>> Start Records provided
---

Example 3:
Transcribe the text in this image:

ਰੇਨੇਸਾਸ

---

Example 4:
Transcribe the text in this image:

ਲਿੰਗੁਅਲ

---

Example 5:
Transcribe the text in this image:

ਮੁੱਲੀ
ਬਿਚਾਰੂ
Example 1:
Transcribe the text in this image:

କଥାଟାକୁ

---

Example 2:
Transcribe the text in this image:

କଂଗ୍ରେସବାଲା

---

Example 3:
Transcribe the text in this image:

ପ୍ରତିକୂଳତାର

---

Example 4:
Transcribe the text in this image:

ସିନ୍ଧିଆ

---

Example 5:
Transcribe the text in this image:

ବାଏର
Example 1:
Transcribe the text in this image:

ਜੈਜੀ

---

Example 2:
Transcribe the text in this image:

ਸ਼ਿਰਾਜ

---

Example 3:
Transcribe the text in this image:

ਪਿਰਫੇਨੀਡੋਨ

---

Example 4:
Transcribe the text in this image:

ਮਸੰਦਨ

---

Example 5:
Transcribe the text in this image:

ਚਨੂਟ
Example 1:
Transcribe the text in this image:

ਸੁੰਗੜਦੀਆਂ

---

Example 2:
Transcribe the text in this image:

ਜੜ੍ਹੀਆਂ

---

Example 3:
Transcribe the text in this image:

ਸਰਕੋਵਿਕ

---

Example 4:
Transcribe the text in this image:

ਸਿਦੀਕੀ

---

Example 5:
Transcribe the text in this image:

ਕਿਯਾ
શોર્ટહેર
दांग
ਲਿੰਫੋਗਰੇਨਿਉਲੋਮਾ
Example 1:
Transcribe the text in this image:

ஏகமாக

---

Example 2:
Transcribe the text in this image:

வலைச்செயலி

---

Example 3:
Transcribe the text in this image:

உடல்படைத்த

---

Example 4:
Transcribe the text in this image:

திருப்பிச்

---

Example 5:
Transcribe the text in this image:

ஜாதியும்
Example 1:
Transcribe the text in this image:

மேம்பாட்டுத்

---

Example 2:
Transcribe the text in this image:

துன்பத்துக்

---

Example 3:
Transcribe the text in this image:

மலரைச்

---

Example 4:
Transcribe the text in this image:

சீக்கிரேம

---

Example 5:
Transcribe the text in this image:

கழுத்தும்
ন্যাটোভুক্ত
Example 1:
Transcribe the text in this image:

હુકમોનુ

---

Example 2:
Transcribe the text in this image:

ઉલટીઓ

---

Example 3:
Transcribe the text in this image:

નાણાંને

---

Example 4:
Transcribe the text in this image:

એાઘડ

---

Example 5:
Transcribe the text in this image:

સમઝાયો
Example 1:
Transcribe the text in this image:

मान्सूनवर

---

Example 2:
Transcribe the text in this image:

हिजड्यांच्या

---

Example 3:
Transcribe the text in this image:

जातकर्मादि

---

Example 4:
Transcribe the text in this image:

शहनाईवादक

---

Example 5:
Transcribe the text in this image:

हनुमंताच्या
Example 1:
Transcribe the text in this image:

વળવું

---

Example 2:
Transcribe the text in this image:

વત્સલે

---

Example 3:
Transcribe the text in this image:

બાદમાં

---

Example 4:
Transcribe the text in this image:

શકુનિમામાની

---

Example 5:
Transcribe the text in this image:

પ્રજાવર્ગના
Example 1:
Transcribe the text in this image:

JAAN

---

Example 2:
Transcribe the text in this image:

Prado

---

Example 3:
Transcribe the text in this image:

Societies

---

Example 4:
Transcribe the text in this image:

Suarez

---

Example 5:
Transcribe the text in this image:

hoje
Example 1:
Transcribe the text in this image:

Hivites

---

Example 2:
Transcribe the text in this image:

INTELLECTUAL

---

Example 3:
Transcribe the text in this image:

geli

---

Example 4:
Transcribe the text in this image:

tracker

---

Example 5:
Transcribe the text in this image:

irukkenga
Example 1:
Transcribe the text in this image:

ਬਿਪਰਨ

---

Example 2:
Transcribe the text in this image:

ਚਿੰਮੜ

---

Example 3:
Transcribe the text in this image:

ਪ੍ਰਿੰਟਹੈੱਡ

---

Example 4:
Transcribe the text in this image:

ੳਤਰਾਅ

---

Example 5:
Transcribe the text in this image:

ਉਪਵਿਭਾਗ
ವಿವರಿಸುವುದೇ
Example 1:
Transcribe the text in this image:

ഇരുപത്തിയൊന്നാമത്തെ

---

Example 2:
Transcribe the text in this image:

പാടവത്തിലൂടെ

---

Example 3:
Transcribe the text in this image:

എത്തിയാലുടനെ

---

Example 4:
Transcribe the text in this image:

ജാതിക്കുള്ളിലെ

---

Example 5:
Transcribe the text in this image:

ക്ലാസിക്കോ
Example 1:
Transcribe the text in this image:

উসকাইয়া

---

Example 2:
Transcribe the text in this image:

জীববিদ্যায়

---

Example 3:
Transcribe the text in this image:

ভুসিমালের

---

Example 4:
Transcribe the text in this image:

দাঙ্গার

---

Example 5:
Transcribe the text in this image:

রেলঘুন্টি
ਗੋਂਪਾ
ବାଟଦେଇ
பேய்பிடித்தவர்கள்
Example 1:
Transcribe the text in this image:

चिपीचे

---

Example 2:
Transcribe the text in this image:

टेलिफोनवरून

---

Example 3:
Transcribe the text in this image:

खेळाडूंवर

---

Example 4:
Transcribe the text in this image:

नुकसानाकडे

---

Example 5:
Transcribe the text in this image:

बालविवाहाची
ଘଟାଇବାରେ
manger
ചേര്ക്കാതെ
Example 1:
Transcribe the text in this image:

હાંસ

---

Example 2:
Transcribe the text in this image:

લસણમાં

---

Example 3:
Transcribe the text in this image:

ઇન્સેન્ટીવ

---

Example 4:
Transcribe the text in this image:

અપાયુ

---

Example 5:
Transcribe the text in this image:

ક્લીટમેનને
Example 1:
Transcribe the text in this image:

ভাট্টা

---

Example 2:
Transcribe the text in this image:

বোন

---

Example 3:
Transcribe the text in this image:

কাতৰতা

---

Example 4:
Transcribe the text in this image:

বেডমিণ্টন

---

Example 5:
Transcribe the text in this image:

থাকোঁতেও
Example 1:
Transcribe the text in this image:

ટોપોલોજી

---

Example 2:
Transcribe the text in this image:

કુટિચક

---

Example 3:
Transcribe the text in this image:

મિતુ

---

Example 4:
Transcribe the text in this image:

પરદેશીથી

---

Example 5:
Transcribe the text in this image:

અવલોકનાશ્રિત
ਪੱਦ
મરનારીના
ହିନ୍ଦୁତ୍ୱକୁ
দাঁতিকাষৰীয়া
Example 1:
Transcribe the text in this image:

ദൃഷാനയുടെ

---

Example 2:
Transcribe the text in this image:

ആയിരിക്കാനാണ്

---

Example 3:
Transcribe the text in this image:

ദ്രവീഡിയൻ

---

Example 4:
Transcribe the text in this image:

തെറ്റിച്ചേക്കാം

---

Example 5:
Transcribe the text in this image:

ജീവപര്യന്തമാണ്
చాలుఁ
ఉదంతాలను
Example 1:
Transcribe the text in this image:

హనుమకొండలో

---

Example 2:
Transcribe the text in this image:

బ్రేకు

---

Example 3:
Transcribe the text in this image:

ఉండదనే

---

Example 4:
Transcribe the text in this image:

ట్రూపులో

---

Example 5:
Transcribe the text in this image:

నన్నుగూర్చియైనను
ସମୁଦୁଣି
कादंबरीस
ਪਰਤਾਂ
>> End Records provided
- Task directions:
Reproduce all of the records above, swapping every "Transcribe" for "Write out" and leaving everything else unchanged.

- Task output:
---

Example 3:
Write out the text in this image:

ਰੇਨੇਸਾਸ

---

Example 4:
Write out the text in this image:

ਲਿੰਗੁਅਲ

---

Example 5:
Write out the text in this image:

ਮੁੱਲੀ
ਬਿਚਾਰੂ
Example 1:
Write out the text in this image:

କଥାଟାକୁ

---

Example 2:
Write out the text in this image:

କଂଗ୍ରେସବାଲା

---

Example 3:
Write out the text in this image:

ପ୍ରତିକୂଳତାର

---

Example 4:
Write out the text in this image:

ସିନ୍ଧିଆ

---

Example 5:
Write out the text in this image:

ବାଏର
Example 1:
Write out the text in this image:

ਜੈਜੀ

---

Example 2:
Write out the text in this image:

ਸ਼ਿਰਾਜ

---

Example 3:
Write out the text in this image:

ਪਿਰਫੇਨੀਡੋਨ

---

Example 4:
Write out the text in this image:

ਮਸੰਦਨ

---

Example 5:
Write out the text in this image:

ਚਨੂਟ
Example 1:
Write out the text in this image:

ਸੁੰਗੜਦੀਆਂ

---

Example 2:
Write out the text in this image:

ਜੜ੍ਹੀਆਂ

---

Example 3:
Write out the text in this image:

ਸਰਕੋਵਿਕ

---

Example 4:
Write out the text in this image:

ਸਿਦੀਕੀ

---

Example 5:
Write out the text in this image:

ਕਿਯਾ
શોર્ટહેર
दांग
ਲਿੰਫੋਗਰੇਨਿਉਲੋਮਾ
Example 1:
Write out the text in this image:

ஏகமாக

---

Example 2:
Write out the text in this image:

வலைச்செயலி

---

Example 3:
Write out the text in this image:

உடல்படைத்த

---

Example 4:
Write out the text in this image:

திருப்பிச்

---

Example 5:
Write out the text in this image:

ஜாதியும்
Example 1:
Write out the text in this image:

மேம்பாட்டுத்

---

Example 2:
Write out the text in this image:

துன்பத்துக்

---

Example 3:
Write out the text in this image:

மலரைச்

---

Example 4:
Write out the text in this image:

சீக்கிரேம

---

Example 5:
Write out the text in this image:

கழுத்தும்
ন্যাটোভুক্ত
Example 1:
Write out the text in this image:

હુકમોનુ

---

Example 2:
Write out the text in this image:

ઉલટીઓ

---

Example 3:
Write out the text in this image:

નાણાંને

---

Example 4:
Write out the text in this image:

એાઘડ

---

Example 5:
Write out the text in this image:

સમઝાયો
Example 1:
Write out the text in this image:

मान्सूनवर

---

Example 2:
Write out the text in this image:

हिजड्यांच्या

---

Example 3:
Write out the text in this image:

जातकर्मादि

---

Example 4:
Write out the text in this image:

शहनाईवादक

---

Example 5:
Write out the text in this image:

हनुमंताच्या
Example 1:
Write out the text in this image:

વળવું

---

Example 2:
Write out the text in this image:

વત્સલે

---

Example 3:
Write out the text in this image:

બાદમાં

---

Example 4:
Write out the text in this image:

શકુનિમામાની

---

Example 5:
Write out the text in this image:

પ્રજાવર્ગના
Example 1:
Write out the text in this image:

JAAN

---

Example 2:
Write out the text in this image:

Prado

---

Example 3:
Write out the text in this image:

Societies

---

Example 4:
Write out the text in this image:

Suarez

---

Example 5:
Write out the text in this image:

hoje
Example 1:
Write out the text in this image:

Hivites

---

Example 2:
Write out the text in this image:

INTELLECTUAL

---

Example 3:
Write out the text in this image:

geli

---

Example 4:
Write out the text in this image:

tracker

---

Example 5:
Write out the text in this image:

irukkenga
Example 1:
Write out the text in this image:

ਬਿਪਰਨ

---

Example 2:
Write out the text in this image:

ਚਿੰਮੜ

---

Example 3:
Write out the text in this image:

ਪ੍ਰਿੰਟਹੈੱਡ

---

Example 4:
Write out the text in this image:

ੳਤਰਾਅ

---

Example 5:
Write out the text in this image:

ਉਪਵਿਭਾਗ
ವಿವರಿಸುವುದೇ
Example 1:
Write out the text in this image:

ഇരുപത്തിയൊന്നാമത്തെ

---

Example 2:
Write out the text in this image:

പാടവത്തിലൂടെ

---

Example 3:
Write out the text in this image:

എത്തിയാലുടനെ

---

Example 4:
Write out the text in this image:

ജാതിക്കുള്ളിലെ

---

Example 5:
Write out the text in this image:

ക്ലാസിക്കോ
Example 1:
Write out the text in this image:

উসকাইয়া

---

Example 2:
Write out the text in this image:

জীববিদ্যায়

---

Example 3:
Write out the text in this image:

ভুসিমালের

---

Example 4:
Write out the text in this image:

দাঙ্গার

---

Example 5:
Write out the text in this image:

রেলঘুন্টি
ਗੋਂਪਾ
ବାଟଦେଇ
பேய்பிடித்தவர்கள்
Example 1:
Write out the text in this image:

चिपीचे

---

Example 2:
Write out the text in this image:

टेलिफोनवरून

---

Example 3:
Write out the text in this image:

खेळाडूंवर

---

Example 4:
Write out the text in this image:

नुकसानाकडे

---

Example 5:
Write out the text in this image:

बालविवाहाची
ଘଟାଇବାରେ
manger
ചേര്ക്കാതെ
Example 1:
Write out the text in this image:

હાંસ

---

Example 2:
Write out the text in this image:

લસણમાં

---

Example 3:
Write out the text in this image:

ઇન્સેન્ટીવ

---

Example 4:
Write out the text in this image:

અપાયુ

---

Example 5:
Write out the text in this image:

ક્લીટમેનને
Example 1:
Write out the text in this image:

ভাট্টা

---

Example 2:
Write out the text in this image:

বোন

---

Example 3:
Write out the text in this image:

কাতৰতা

---

Example 4:
Write out the text in this image:

বেডমিণ্টন

---

Example 5:
Write out the text in this image:

থাকোঁতেও
Example 1:
Write out the text in this image:

ટોપોલોજી

---

Example 2:
Write out the text in this image:

કુટિચક

---

Example 3:
Write out the text in this image:

મિતુ

---

Example 4:
Write out the text in this image:

પરદેશીથી

---

Example 5:
Write out the text in this image:

અવલોકનાશ્રિત
ਪੱਦ
મરનારીના
ହିନ୍ଦୁତ୍ୱକୁ
দাঁতিকাষৰীয়া
Example 1:
Write out the text in this image:

ദൃഷാനയുടെ

---

Example 2:
Write out the text in this image:

ആയിരിക്കാനാണ്

---

Example 3:
Write out the text in this image:

ദ്രവീഡിയൻ

---

Example 4:
Write out the text in this image:

തെറ്റിച്ചേക്കാം

---

Example 5:
Write out the text in this image:

ജീവപര്യന്തമാണ്
చాలుఁ
ఉదంతాలను
Example 1:
Write out the text in this image:

హనుమకొండలో

---

Example 2:
Write out the text in this image:

బ్రేకు

---

Example 3:
Write out the text in this image:

ఉండదనే

---

Example 4:
Write out the text in this image:

ట్రూపులో

---

Example 5:
Write out the text in this image:

నన్నుగూర్చియైనను
ସମୁଦୁଣି
कादंबरीस
ਪਰਤਾਂ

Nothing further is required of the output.